Interesting comment by Greg Kroah-Hartman when asked why the kernel team doesn't notify distros directly
> Nope, sorry, we are NOT allowed to notify anyone about anything "ahead of time" otherwise we will have to tell everyone about everything. That's the only policy by which all the legal/governmental agencies have agreed to allow us to operate in, so we are stuck with it.
I'd be interested in knowing more about that policy... Seems that there should be exceptions for the major distros.
Of course, major distros who have contracts with SLA could also pay for someone to be on the kernel security team and get a heads up like that..
The members of the kernel security team are not allowed to tell their employers anything that happens on the security list. They are there as individual members, not as employees.
And try to define "major distros" in a way that actually means anything viable.
If you just want to count users, then that would only be Android (everything else is a rounding error.) After Android, that would be Yocto, and then Debian.

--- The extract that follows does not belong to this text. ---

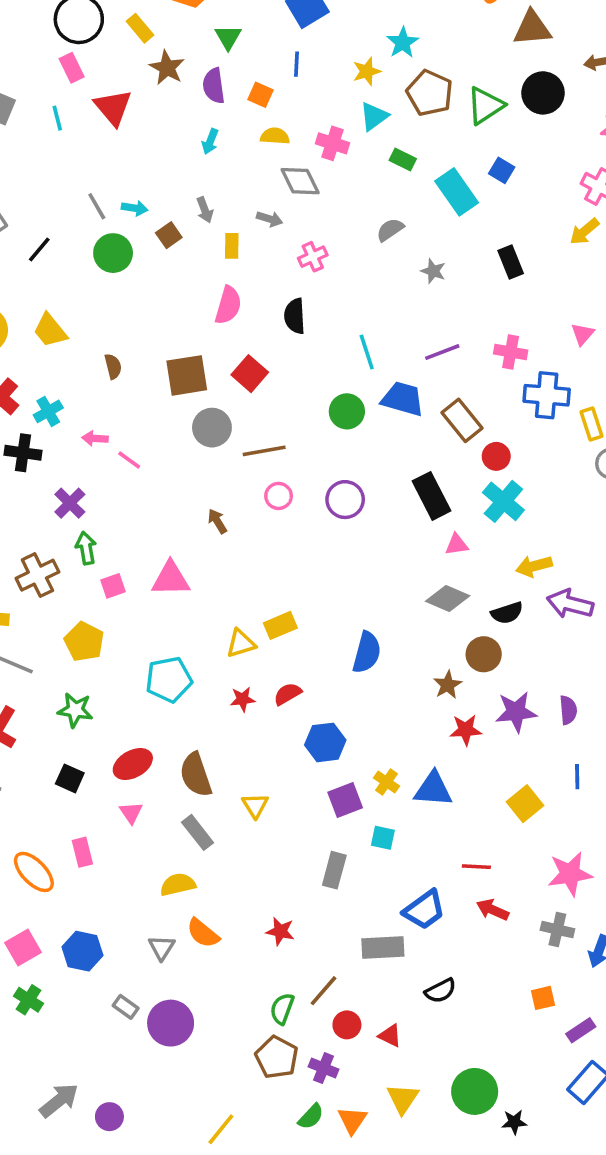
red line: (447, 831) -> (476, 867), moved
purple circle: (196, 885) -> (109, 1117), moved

All distros after that are mere fractions of overall users compared to those 3 by number of running systems alone.
If you want to count it as "$ spent on Linux" then that cuts out Android and Yocto and Debian as those distros are free, and would focus purely on the tiny installed base of paid Linux systems, and cut everyone else out.
So what is a fair way to do this other than "we notify no one, and tell everyone to always update their systems to the latest stable releases that we support."
Especially as there is no way for us to determine your use case (i.e. if a specific bug is a vulnerability for you or not.)